Check the appropriate box below if the Form 8-K filing is intended to simultaneously satisfy the filing obligation of the registrant under any of the following provisions (see General Instruction A.2. below):
Item 1.01 Entry into a Material Definitive Agreement
On June 15, 2010, the registrant executed the FIRST AMENDMENT TO AMENDED AND RESTATED LOAN AND SECURITY AGREEMENT (the “Amendment”), by and among PENINSULA GAMING, LLC (“Parent”), DIAMOND JO, LLC (“DJL”), THE OLD EVANGELINE DOWNS, L.L.C. (“OED”), DIAMOND JO WORTH, LLC (“DJW”), BELLE OF ORLEANS, L.L.C. (“Amelia Belle”; and together with Parent, DJL, OED and DJW, referred to hereinafter each individually as a “Borrower”, and individually and collectively, as “Borrowers”), PENINSULA GAMING CORP. (“Guarantor”), the Lenders signatories thereto, and WELLS FARGO CAPITAL FINANCE, INC. (formerly known as Wells Fargo Foothill, Inc.), as the arranger and agent for the Lenders (“Agent”), a copy of which is attached as Exhibit 10.1 to this Form 8-K.

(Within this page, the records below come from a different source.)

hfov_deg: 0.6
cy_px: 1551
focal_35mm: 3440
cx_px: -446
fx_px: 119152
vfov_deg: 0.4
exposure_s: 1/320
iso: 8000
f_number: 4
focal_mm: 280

The Amendment amends that certain Amended and Restated Loan and Security Agreement filed as Exhibit 10.5 of the registrant’s Quarterly Report on Form 10-Q (File No. 333-117800), filed with the Securities and Exchange Commission on November 10, 2009 (the “Agreement”), and provides that the Borrowers may repurchase outstanding Unsecured Notes, provided certain conditions are satisfied before and after such repurchases, including that no Default or Event of Default has occurred, the Borrowers maintain a specified Fixed Charge Coverage Ratio, and maintain a specified level of borrowing Availability.
The Amendment further provides that it will not be effective until the Agent is provided with evidence of receipt of all required approvals under applicable law and regulations in the State of Iowa and Louisiana. The Amendment became effective on June 16, 2010, upon delivery to Agent of such required regulatory approvals.

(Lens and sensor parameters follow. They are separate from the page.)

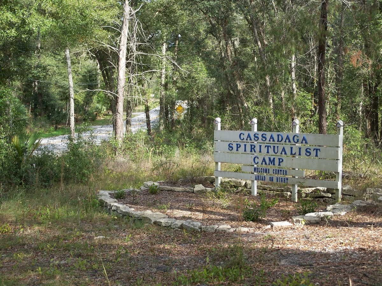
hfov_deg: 27.8
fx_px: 772
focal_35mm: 70
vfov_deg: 21.0
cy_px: 143
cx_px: 191
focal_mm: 14.7
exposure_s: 1/200
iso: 64
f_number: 3.2
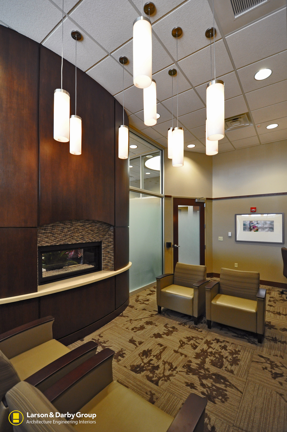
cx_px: 144
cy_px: 216
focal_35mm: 15
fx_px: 180
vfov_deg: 100.5
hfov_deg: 77.2
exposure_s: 1/60
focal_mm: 10
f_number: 4
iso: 800
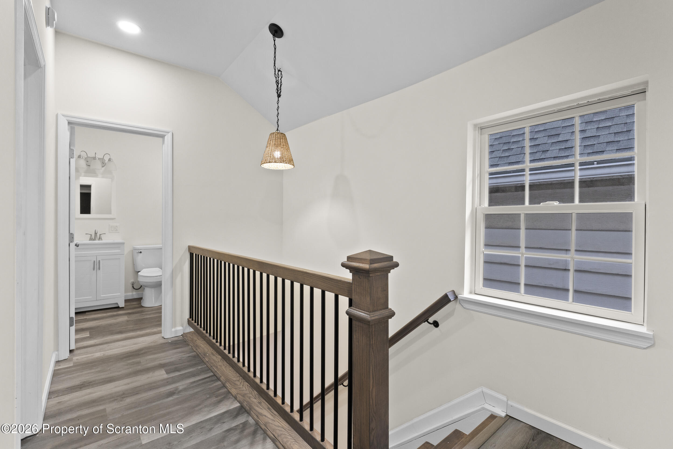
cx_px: 336
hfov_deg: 90.0
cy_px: 224
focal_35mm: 18
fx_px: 336
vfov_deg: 67.4
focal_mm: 12
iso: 400
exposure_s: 1/4
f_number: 8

The foregoing description of the Amendment is qualified in its entirety by the terms and conditions set forth in the Amendment and the Agreement; capitalized terms used but not defined herein shall have the meanings ascribed in the Agreement or Amendment, as applicable.

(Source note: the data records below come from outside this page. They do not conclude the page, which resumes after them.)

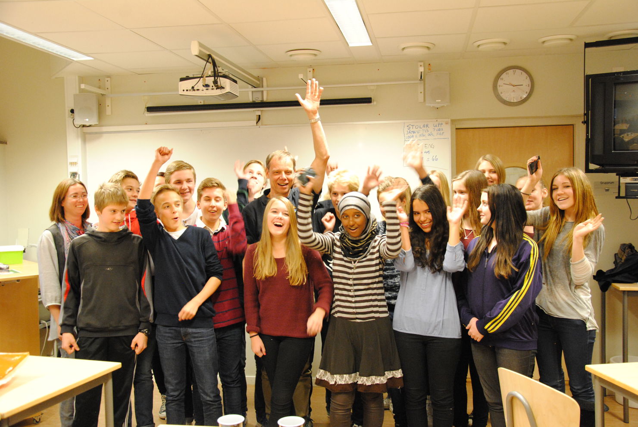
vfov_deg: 35.6
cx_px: 319
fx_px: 665
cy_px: 214
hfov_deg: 51.2
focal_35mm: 38
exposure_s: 1/30
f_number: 4
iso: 1100
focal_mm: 25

Item 9.01 Financial Statements and Exhibits
(d) Exhibits
Exhibit No. Description of Exhibit
10.1 Amendment No. 1 to Amended and Restated Loan and Security Agreement, dated June 15, 2010.
Pursuant to the requirements of the Securities Exchange Act of 1934, as amended, the registrant has duly caused this report to be signed on its behalf by the undersigned hereunto duly authorized.